Text provided —

Start of Block

# NGD: Ibanez RG6003FM



## MaxSwagger (Mar 19, 2015)

What started out as a trip to Des Moines to return a pedal at GC and get my hair did, turned into a GAS attack from hell. After I returned the pedal, I naturally started looking around at what my local Guitar Center was going to disappoint me with this time. Other than some used gems every now and then, our GC is very generic with it's selection. They did have an EBMM Majesty in there a few months back and I about shat. Anyways, I'm looking at the guitar wall and this thing just sticks out like crazy. Flame top on an RG? Yes, please. So i grab it, notice the price is $249. I have never heard of this model before but it looked way nicer than a $249 guitar. Sat down and played it for awhile and damn, this thing is great! Other than it needing the obvious set up/string change I was damn impressed. The neck and overall quality absolutely slays the Iron Label's I had for awhile. The neck reminds me a lot of an RG470 neck I had, very smooth, not as thin as my RG550 but not as thick as my RG350 or the IL stuff. Another advantage this has over the Iron Label stuff is the bridge, this style hardtail is my favorite for sure, easiest to work with and comfy. One other thing I noticed is that the pickups don't look cheap. No "INF" labeling and the chrome poles give a nice Dimarzio look. Only downside at all is the sound, pickups gotta go. Apparently the $249 price was only good until the 15th but the dude was cool enough to match their own price. haha I can't believe this was two fitty, no cosmetic blemishes anywhere and I was able to play it before I bought it which is rare for me and a great feeling. It's also my birthday in 3 days so, schwing!

End of Block

Questions on the material —
#1 What price was the guitar marked at in the post above?
#2 Summarize the post above in two sentences.

Stored data —
Start of Block

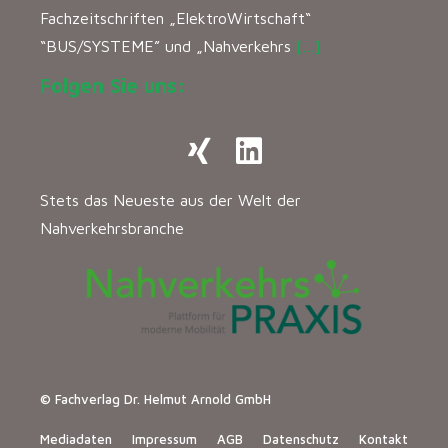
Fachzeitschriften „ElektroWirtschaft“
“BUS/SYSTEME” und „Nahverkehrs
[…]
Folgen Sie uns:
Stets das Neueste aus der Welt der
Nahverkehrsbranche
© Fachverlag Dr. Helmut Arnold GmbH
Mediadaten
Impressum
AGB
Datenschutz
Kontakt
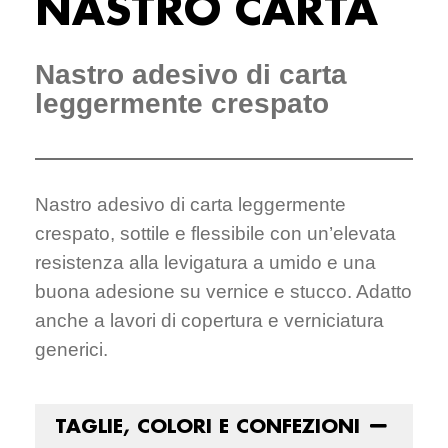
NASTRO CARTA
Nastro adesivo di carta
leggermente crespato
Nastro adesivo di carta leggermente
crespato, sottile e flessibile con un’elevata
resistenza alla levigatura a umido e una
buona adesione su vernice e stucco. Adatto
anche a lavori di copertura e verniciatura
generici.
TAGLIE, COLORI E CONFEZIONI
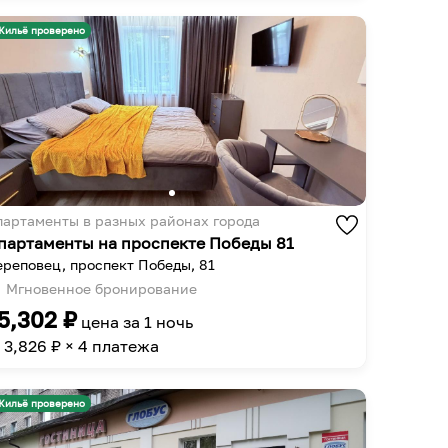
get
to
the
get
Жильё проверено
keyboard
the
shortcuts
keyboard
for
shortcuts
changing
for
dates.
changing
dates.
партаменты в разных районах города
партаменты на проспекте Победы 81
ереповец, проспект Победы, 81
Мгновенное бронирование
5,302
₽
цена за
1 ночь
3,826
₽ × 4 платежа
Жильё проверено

End of Block

Solutions by task —
#1 $249.

#2 While returning a pedal at Guitar Center, the writer noticed a flame-top Ibanez RG marked $249, played it, and found its neck, overall quality and hardtail bridge better than the Iron Label guitars the writer had owned. The only downside was the sound, so the pickups have to go, and although the $249 price had only been good until the 15th, the store matched it.